Half of Netherlands tenants expect they'll never afford buying

Nearly half of tenants in the Netherlands don't think they will ever be able to buy a home, according to an international study by ING among nearly 3 thousand tenants who have never owned a home. 48 percent of Dutch tenants think they'll never buy, compared to the European average of 38 percent, RTL Nieuws reports.

Tenants in the Netherlands who think they will eventually buy a house, largely expect to only do so later in life. Only 6 percent think they will buy a house before they turn 30, and another 6 percent think they'll do so by the time they're 34.

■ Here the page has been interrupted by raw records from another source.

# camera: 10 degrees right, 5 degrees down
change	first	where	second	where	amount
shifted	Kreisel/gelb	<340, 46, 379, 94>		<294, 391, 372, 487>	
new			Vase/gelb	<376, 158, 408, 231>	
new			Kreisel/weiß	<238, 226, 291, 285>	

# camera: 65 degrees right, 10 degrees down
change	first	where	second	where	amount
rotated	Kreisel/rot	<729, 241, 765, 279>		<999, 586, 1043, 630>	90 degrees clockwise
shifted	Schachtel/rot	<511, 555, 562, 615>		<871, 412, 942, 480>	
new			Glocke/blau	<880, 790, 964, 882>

The housing market seems to be more rosy for future homeowners in Spain, Romania and Turkey, where only 17 percent, 21 percent and 25 percent of tenants respectively think they'll never afford buying a home. In Belgium, 45 percent of tenants are negative about every buying a home, and in Germany it is 43 percent.

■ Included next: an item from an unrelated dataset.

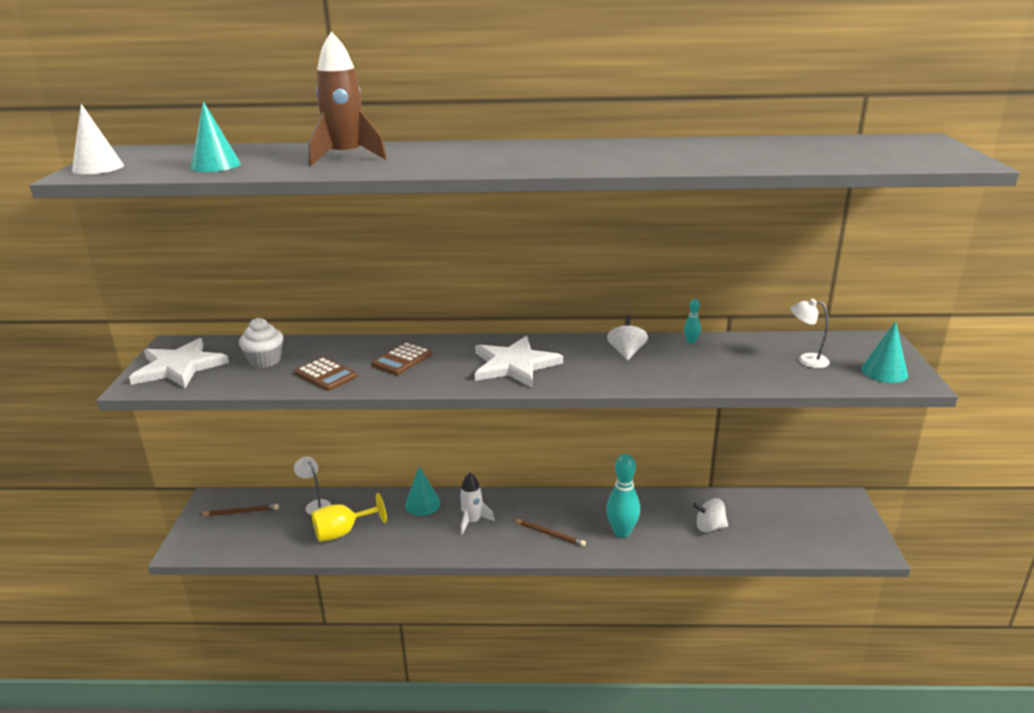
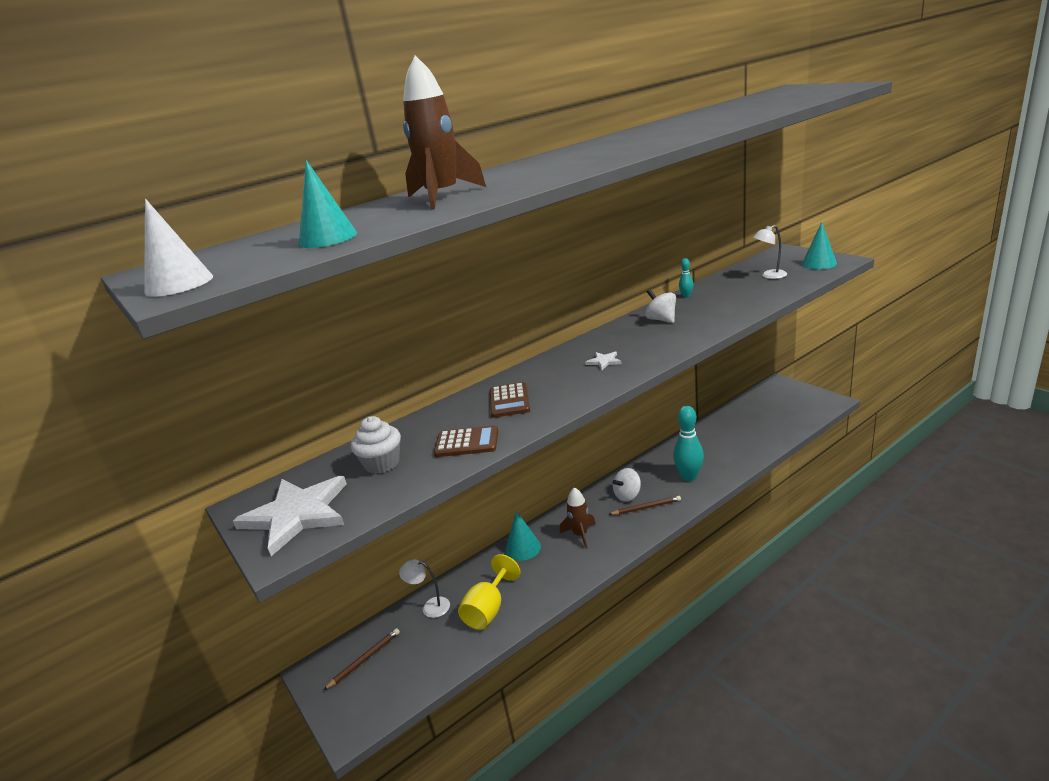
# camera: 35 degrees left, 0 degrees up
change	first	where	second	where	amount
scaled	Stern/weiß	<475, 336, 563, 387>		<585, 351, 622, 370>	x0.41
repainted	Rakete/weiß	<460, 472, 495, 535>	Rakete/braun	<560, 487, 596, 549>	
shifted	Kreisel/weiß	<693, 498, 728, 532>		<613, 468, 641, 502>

In the Netherlands, tenants have to deal with changed legislation which means that you have to save up a considerable amount before you can buy a house, Marten van Garderen of ING said to RTL. And saving takes time, especially with the extremely low interest rates. "You therefore see that the age at which Dutch people buy a house is rising," Van Garderen said. Affordability is also an issue. Housing costs increased more than income. 

The researchers also found that tenants in the Netherlands aren't really saving up to buy a home. 89 percent said it is more important to save money for paying off their student debts, traveling, or having children. Only in Austria and Germany do tenants save less for buying a home.